In Ghana , the latest disaster is the landslide which occurred yesterday in the Adukrom area killing two women and a three year old boy. In the preceding weeks, fires had gutted two markets in Accra leaving in their wake an incredible level of destruction and emotional wrecks in the case of the victims.
The market fires and Adukrom landslide highlight the urgent need to reduce to the barest minimum disaster risk and vulnerability to natural and human induced disasters. Well before the market fires occurred, the Ghana Fire Service had been very practical and bold in inspecting fire safety standards in workplaces and closing down establishments and which failed to meet the mark.
Unfortunately, this move hit a snag and the fire to sustain this highly laudable preventive initiative was extinguished. Consequently the Fire Service found itself enveloped again in its ambulance image waiting until disaster struck again at Kantamanto and Agbogbloshie Yam Market before responding to the situation.
Meanwhile, the seismic threats to communities around Weija, Kasoa and parts of Accra refuse to recede. Indeed we do not have the luxury of time to wait for an earthquake to strike before we do what needs to be done timeously to safeguard lives, property and our modest level of economic development.
This makes it imperative for the National Disaster Management Organization, (NADMO) and other agencies to be resourced adequately to wage a vigorous and sustainable educational campaign especially in the disaster prone areas. Starving NADMO of the needed financial and logistical oxygen to step up its disaster prevention campaign would cost the nation dearly.
Whether we like it or not, disasters happen when they should. The goal should therefore ensure that natural disasters have a little destructive impact as possible on human lives, livelihoods and development. The greater goal is building a nation where everyone would work towards preventable disaster losses caused by road accidents, fore outbreaks and others too familiar to mention.
This year, World Disaster Reduction Day focuses on making hospitals and health facilities safe from disaster. Indeed, all disasters are health related. And damage to health systems affects nations as a whole. We therefore demand measures that would offer better protection to patients and health workers, including ensuring structural resilience of health facilities.
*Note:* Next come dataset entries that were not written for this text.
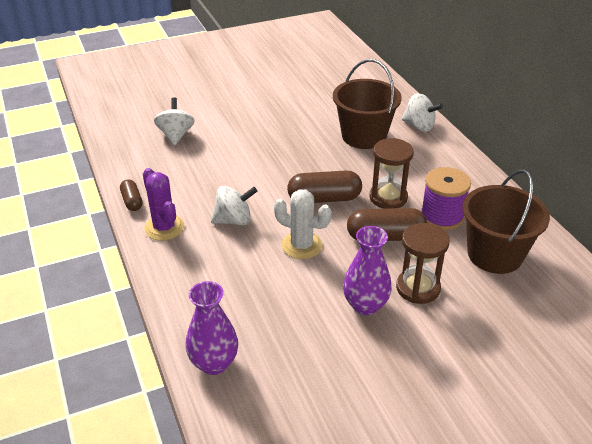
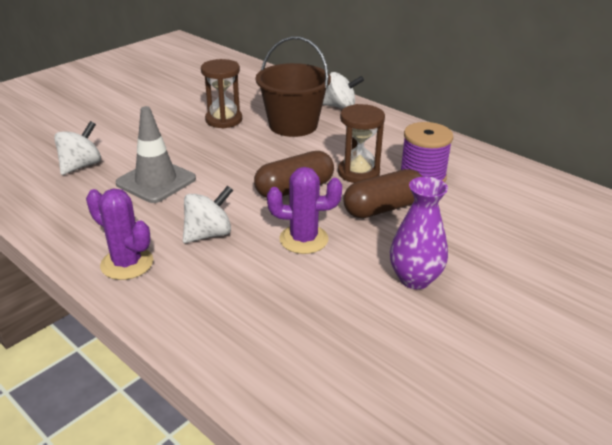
camera: 25 degrees left, 5 degrees down
brown capsule [120,179,143,211] -> none
white spinning top [154,98,195,145] -> white spinning top turned 60 degrees clockwise [54,121,101,175]
purple vase [186,281,238,375] -> none
white cactus [274,189,332,259] -> purple cactus [267,167,342,254]
brown hourglass [396,223,450,304] -> brown hourglass moved to [201,59,242,129]
brown bucket [462,170,550,274] -> none
none -> grey traffic cone [115,106,196,203]

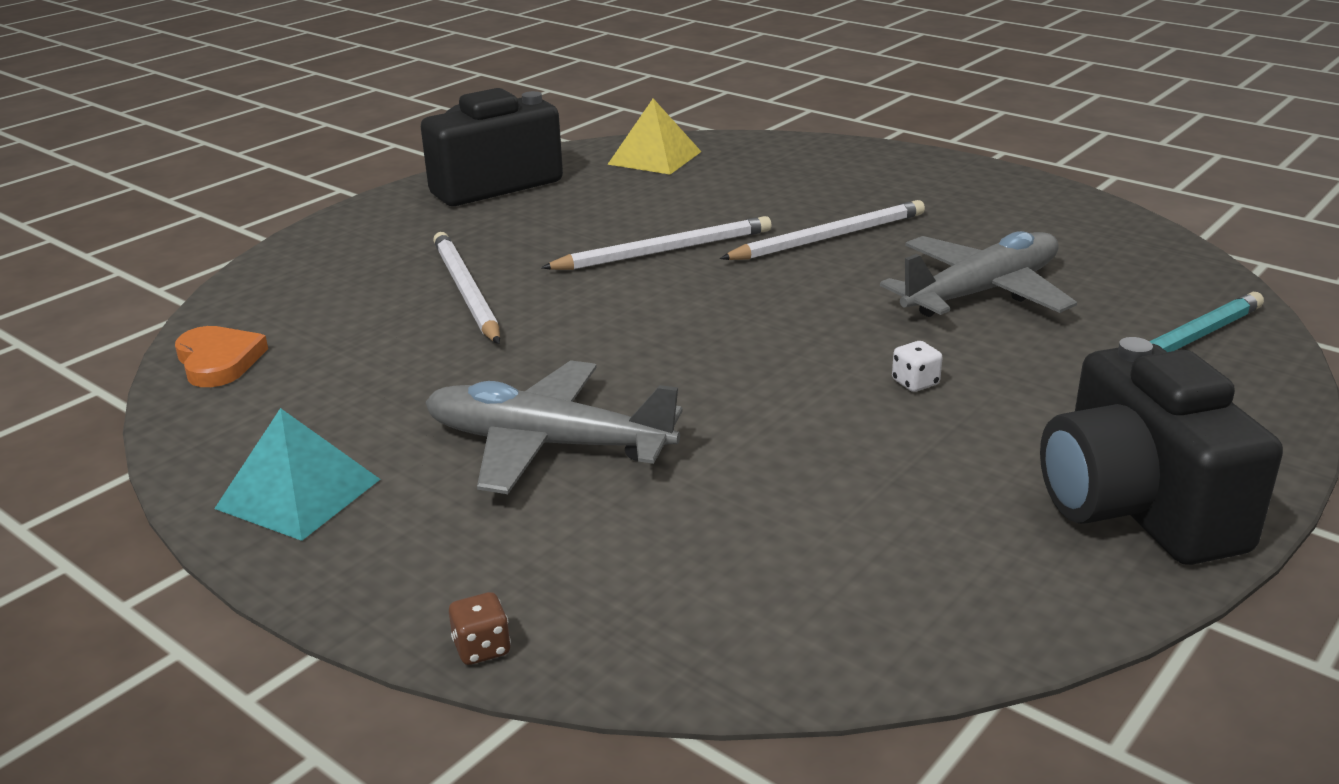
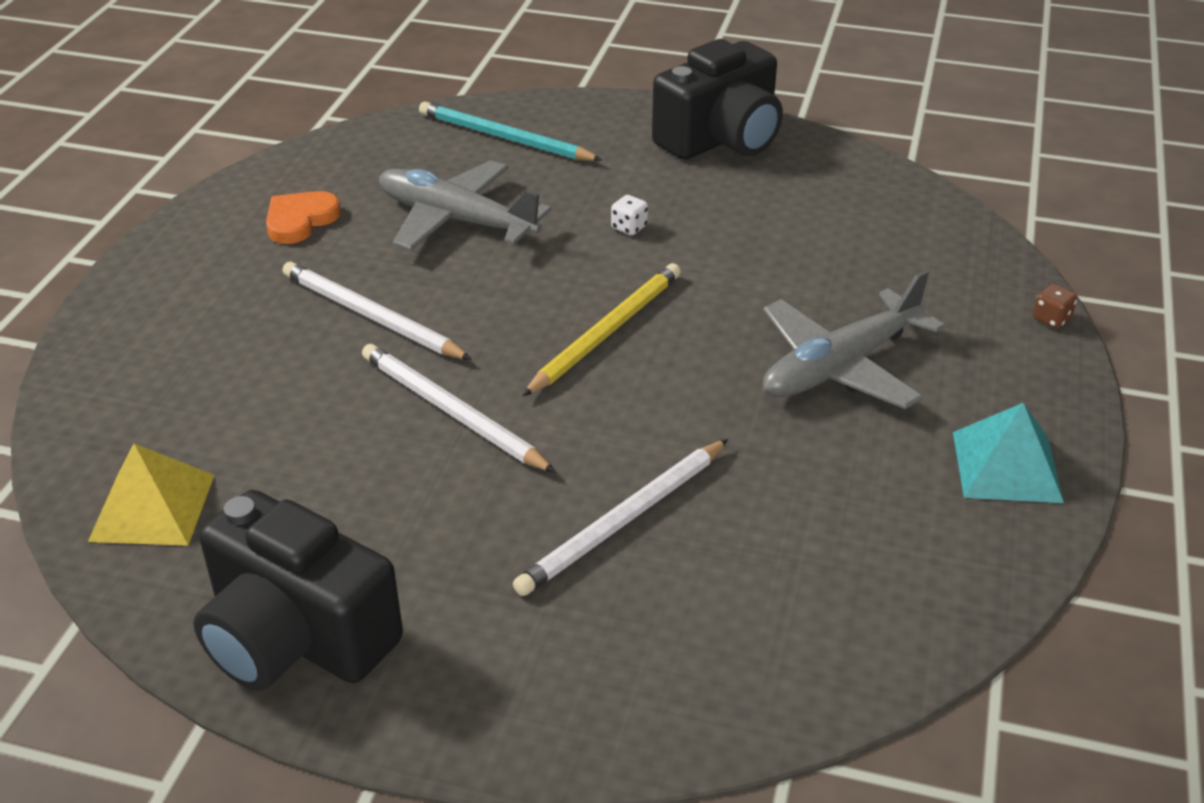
camera: 115 degrees left, 10 degrees up
orange heart [175,326,268,387] -> orange heart moved to [266,191,341,244]
grey plane [425,360,683,494] -> grey plane turned 60 degrees clockwise [763,270,945,409]
none -> yellow pencil [522,263,681,397]

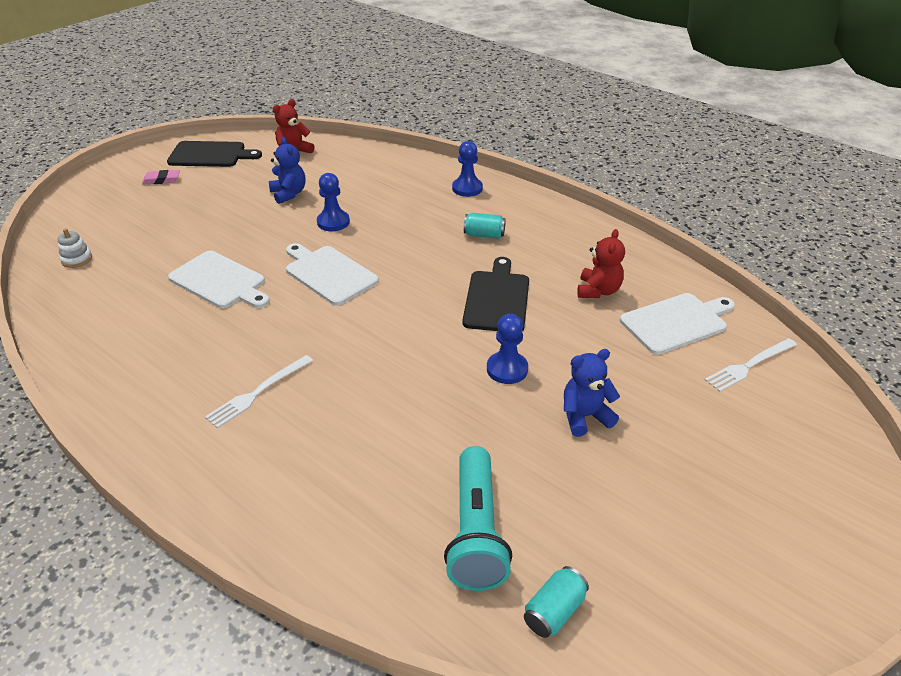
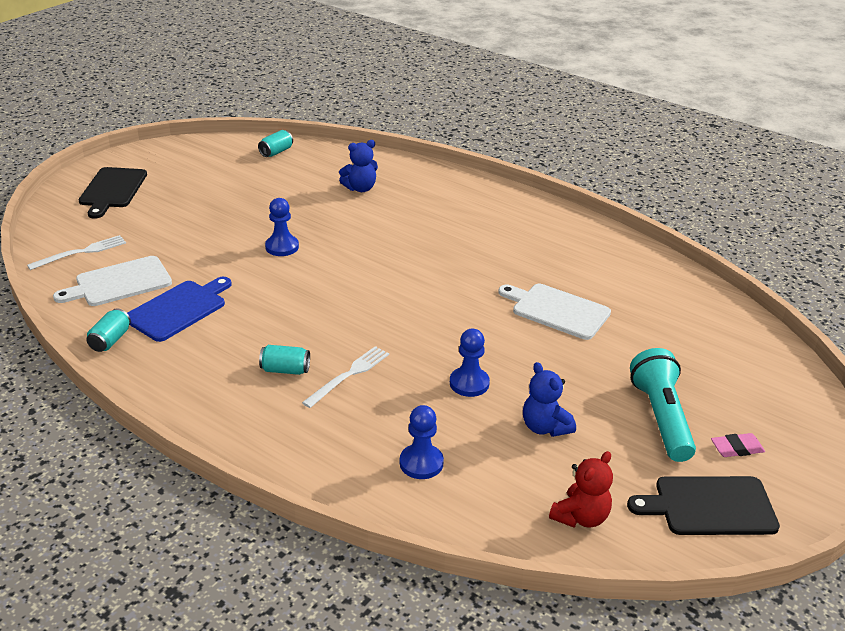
camera: 175 degrees right, 5 degrees down
white stacking toy [58,229,92,268] -> none
white fork [205,355,313,429] -> white fork moved to [302,346,389,408]
white cutting board [286,243,379,305] -> none
turquoise flashlight [444,446,512,591] -> turquoise flashlight moved to [630,348,696,462]
blue pawn [452,141,483,197] -> blue pawn moved to [400,405,444,479]
black cutting board [462,257,529,331] -> black cutting board moved to [79,167,147,219]
blue teddy bear [564,349,620,437] -> blue teddy bear moved to [339,140,378,192]
red teddy bear [577,229,625,298] -> blue cutting board [127,277,232,342]
none -> turquoise can [86,308,131,352]

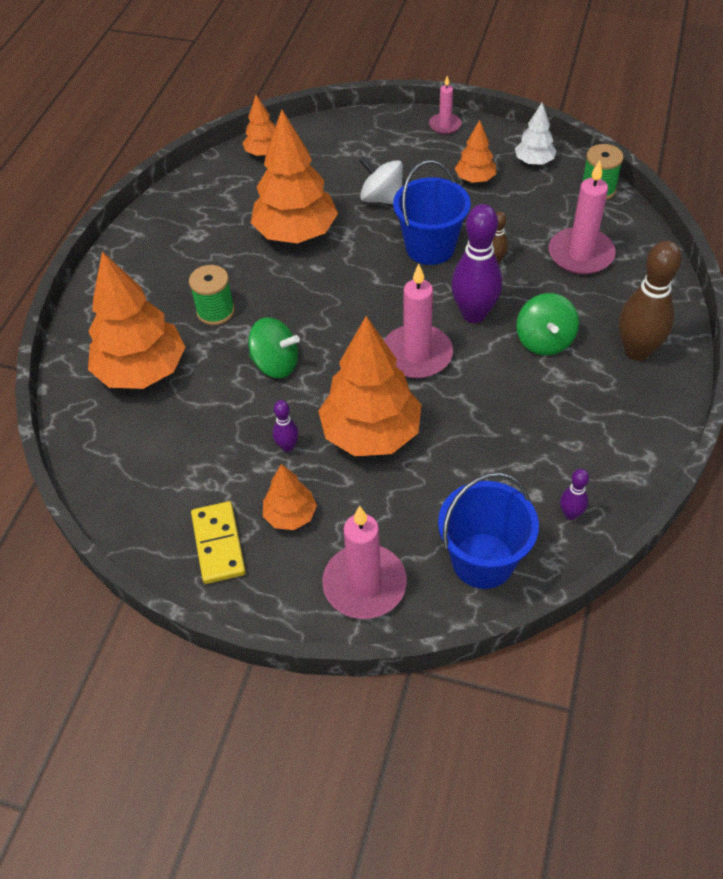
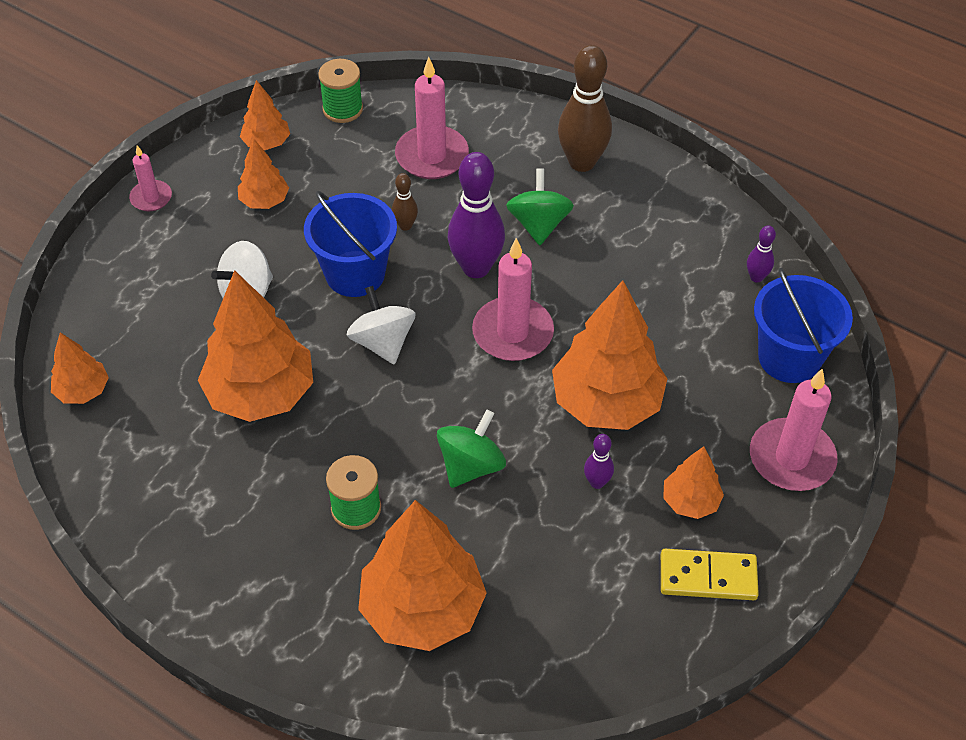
camera: 75 degrees left, 0 degrees up
white tree [515,103,557,165] -> orange tree [240,80,290,150]
green spinning top [516,293,579,356] -> green spinning top turned 105 degrees counterclockwise [506,168,574,245]
none -> white spinning top [347,286,415,364]

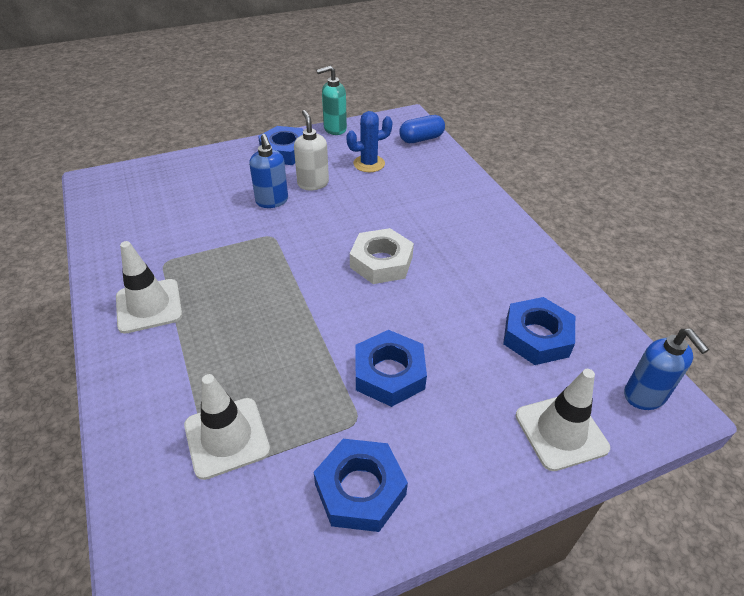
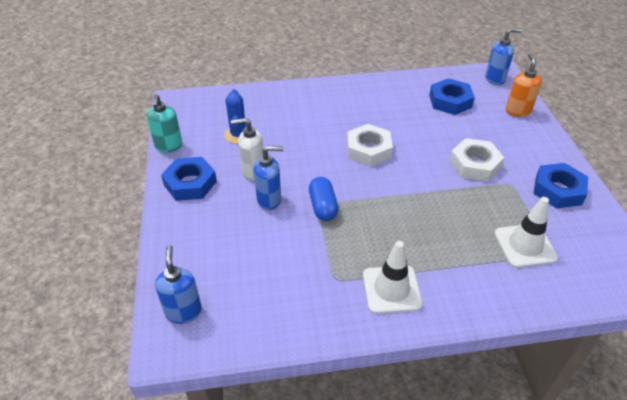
camera: 75 degrees left, 0 degrees up
blue nut [355,330,427,407] -> white nut [450,138,504,181]
blue capsule [399,115,445,143] -> blue capsule moved to [309,177,338,221]
white traffic cone [516,369,610,471] -> orange soap dispenser [506,53,542,117]
none -> blue soap dispenser [155,245,202,324]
Although our workers are better off now in terms of remuneration, we need to improve their risk reduction capacity, bearing in mind that when health services and hospitals fail due to disaster people die and suffer needlessly.
With about two months left for Election 2008, we need no one to remind us that a very dangerous human induced disaster in the form of political violence looms large. Victims of violence as always do not fit any political profile. So whether NPP, NDC, CPP, PNC or GCPP, everyone is at risk.
On the occasion of World Disaster Reduction Day, Ghanaians of political persuasion, social background ethnic make-up and religious orientation should resolve never to act in a manner which will plunge the nation into violence.
For an ounce of prevention is better than a pound of cure.